- [EXTRACT TO READ]:
▼▼▼
The most prevalent prey of king shags are witch (Pleuronectidae) and crested flounder (Bothidae). These are both flatfish, and reside on the floor of the ocean. King shags typically consume their prey underwater, but there have been multiple observations of individuals surfacing carrying flatfish. King shags also feed on opalfish, lemon sole, and smooth leatherjacket most commonly. Smooth leatherjackets are one of the few pelagic fish found in many king shag pellets. Remnants of octopus, crab, and lobster have been found within the pellets of king shags, but it is unlikely that the birds consume them directly. Instead, it is thought to be the stomach contents of the fish eaten, and thus be a secondary dietary item. Compared with other cormorants, the king shag has a reduced diversity in their diets. The high prevalence of flatfish in their pellets indicates they are feeding on primarily benthic fish, and rarely pelagic fish.

== Human interference ==
=== Mussel farms ===
The Marlborough Sounds is home to over 900 mussel farms. The region produces 65,000 tonnes of green-lipped mussels annually. King shags are regularly seen in small numbers around mussel farms. In non-breeding seasons, higher numbers of adults are seen at mussel farms. This is because there is no need for one adult to stay at the nest to care for chicks. Mussel farms seem to have a neutral effect on king shags. There was worry that the space used for mussel farming would reduce foraging grounds for king shags, but the populations are not affected meaningfully by current aquaculture. Colony proximity to the farms is a predictor of foraging within them. Both adults and juveniles have been seen roosting temporarily during the evening at mussel farms. It is thought that the structure of mussel farms, with their floating buoys, offer temporary spots to roost and preen before returning to the colony. Areas surrounding the farms also see king shag foraging activity during the day. There is no indication that king shags consume the mussels, rather than the farms attract fish they then prey on.

=== Disturbance ===
Fishing and travel through the Marlborough Sounds by boat are considered the largest forms of disturbance to king shags. When loud boats infringe on king shag territories, they will be abandoned. Most notably, the Sentinel Rock colony of king shags was once one of the largest, and now is abandoned. On average, studied individuals were disturbed once every 2 days. The highest proportion of disturbances occurred on Friday, Saturday, and Sunday. On these days, activity from mussel farms is greatly reduced, but recreational fishing is popular. Recreational fishing in areas around king shag colonies threatens to drive the birds away. This could reduce available nesting space, and could cause a population reduction if not managed.
▲▲▲
- [WHAT YOU ARE ASKED TO DO]:
According to the king shag passage, how many mussel farms are in the Marlborough Sounds? The records have no connection to the king shag passage.

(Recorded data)
▼▼▼
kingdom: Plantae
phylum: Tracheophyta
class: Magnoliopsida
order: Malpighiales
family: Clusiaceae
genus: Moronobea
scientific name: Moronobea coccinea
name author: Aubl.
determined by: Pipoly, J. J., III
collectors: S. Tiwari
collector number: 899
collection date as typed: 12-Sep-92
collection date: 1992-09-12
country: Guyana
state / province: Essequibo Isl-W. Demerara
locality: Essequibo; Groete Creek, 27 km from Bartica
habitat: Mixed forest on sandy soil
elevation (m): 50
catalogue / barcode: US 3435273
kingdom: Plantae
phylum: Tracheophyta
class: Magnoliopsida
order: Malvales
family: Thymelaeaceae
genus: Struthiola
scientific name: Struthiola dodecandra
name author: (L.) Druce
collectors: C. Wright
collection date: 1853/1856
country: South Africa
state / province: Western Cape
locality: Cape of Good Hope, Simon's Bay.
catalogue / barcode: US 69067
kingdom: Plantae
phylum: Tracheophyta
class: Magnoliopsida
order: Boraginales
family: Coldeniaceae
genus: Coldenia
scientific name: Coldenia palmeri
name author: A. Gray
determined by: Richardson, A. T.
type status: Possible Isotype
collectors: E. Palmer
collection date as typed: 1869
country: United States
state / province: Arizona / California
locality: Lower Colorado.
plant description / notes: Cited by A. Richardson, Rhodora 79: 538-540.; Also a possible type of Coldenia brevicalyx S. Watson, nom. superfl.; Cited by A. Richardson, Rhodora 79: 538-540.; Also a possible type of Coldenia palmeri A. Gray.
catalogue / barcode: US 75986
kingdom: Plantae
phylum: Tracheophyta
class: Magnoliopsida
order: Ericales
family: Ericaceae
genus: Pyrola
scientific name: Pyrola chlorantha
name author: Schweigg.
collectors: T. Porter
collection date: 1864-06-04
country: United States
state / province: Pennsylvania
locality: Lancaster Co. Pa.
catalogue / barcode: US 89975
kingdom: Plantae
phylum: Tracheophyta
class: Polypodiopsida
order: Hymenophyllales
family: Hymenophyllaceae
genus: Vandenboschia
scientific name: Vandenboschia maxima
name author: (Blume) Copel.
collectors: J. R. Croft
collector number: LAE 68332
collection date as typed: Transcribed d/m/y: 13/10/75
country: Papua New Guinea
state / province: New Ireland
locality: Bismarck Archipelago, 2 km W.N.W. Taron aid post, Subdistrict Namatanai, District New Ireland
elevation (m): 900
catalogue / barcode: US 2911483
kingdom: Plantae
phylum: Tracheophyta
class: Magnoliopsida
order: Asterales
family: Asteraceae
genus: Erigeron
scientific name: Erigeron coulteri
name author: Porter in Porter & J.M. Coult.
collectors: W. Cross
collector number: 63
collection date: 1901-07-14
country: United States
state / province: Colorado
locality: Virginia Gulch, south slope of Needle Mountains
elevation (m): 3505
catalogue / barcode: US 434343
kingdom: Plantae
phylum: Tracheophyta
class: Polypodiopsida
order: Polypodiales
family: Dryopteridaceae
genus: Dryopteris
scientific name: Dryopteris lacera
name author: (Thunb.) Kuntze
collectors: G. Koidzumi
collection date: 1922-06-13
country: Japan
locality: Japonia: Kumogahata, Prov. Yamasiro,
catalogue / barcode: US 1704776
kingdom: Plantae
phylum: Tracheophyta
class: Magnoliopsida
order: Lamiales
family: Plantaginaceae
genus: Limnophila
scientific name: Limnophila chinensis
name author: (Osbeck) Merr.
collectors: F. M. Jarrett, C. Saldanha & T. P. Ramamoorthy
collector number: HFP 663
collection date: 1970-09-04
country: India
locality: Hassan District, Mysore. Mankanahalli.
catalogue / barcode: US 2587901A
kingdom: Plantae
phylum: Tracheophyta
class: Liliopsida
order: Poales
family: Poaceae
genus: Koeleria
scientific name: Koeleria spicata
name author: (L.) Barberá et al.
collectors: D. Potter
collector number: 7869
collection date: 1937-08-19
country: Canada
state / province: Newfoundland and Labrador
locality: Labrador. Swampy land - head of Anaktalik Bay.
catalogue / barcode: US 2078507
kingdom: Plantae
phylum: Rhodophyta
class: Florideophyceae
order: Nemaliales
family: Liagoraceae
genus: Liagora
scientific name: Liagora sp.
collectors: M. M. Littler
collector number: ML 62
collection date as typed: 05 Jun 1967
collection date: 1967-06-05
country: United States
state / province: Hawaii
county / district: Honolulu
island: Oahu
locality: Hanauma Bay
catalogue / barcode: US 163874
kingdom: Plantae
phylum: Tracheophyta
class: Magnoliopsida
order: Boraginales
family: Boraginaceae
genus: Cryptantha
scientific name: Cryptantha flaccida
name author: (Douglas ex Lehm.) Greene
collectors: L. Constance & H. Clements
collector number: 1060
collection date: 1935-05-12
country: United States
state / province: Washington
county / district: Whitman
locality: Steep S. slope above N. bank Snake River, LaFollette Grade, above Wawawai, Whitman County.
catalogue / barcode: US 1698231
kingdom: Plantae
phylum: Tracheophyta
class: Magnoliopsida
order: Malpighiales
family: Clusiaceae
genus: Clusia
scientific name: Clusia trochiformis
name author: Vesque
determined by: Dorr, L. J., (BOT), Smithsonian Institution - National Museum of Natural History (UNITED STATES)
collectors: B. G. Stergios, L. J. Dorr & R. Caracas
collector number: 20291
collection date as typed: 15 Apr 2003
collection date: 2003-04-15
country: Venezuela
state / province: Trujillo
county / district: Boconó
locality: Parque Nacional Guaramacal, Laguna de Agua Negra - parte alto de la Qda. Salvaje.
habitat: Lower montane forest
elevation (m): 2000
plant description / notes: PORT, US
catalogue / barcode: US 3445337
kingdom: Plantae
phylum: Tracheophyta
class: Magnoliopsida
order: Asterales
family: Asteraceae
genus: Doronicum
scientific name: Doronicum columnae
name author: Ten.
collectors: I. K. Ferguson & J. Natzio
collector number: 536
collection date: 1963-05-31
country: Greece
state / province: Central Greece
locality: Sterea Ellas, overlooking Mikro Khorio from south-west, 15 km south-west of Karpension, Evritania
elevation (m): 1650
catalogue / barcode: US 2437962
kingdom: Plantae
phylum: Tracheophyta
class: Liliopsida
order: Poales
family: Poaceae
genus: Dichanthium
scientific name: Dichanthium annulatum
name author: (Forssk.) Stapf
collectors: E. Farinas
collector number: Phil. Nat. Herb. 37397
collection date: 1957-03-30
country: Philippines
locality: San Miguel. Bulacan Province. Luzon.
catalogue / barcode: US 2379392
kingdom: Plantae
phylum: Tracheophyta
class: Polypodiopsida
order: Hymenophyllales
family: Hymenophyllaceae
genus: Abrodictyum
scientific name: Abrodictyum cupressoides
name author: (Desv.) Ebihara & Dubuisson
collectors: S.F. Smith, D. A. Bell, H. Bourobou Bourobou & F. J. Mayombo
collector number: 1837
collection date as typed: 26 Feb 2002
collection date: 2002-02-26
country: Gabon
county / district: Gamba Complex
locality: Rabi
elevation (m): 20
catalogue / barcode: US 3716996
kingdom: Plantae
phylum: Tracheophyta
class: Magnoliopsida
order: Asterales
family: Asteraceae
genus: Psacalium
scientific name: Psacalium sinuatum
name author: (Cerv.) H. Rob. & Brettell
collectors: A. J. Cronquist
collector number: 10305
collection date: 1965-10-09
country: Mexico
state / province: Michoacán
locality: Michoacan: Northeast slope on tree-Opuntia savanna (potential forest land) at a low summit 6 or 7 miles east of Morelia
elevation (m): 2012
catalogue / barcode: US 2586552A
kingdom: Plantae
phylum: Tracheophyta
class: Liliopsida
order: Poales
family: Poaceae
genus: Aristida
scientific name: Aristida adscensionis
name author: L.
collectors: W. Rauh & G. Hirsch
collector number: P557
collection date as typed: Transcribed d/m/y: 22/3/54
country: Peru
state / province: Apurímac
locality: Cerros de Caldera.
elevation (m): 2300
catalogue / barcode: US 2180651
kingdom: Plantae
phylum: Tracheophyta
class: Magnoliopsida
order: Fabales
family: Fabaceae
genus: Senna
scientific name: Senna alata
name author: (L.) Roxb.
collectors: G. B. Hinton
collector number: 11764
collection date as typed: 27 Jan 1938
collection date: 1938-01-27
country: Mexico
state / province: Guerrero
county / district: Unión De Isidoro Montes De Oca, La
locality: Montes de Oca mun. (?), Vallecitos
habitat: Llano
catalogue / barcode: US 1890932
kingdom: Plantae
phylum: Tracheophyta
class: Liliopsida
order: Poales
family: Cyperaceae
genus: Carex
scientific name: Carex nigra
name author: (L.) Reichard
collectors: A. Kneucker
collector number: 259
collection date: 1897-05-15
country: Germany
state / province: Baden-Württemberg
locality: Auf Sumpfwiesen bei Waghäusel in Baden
▲▲▲
- [THE COMPLETED TASK]:
Over 900.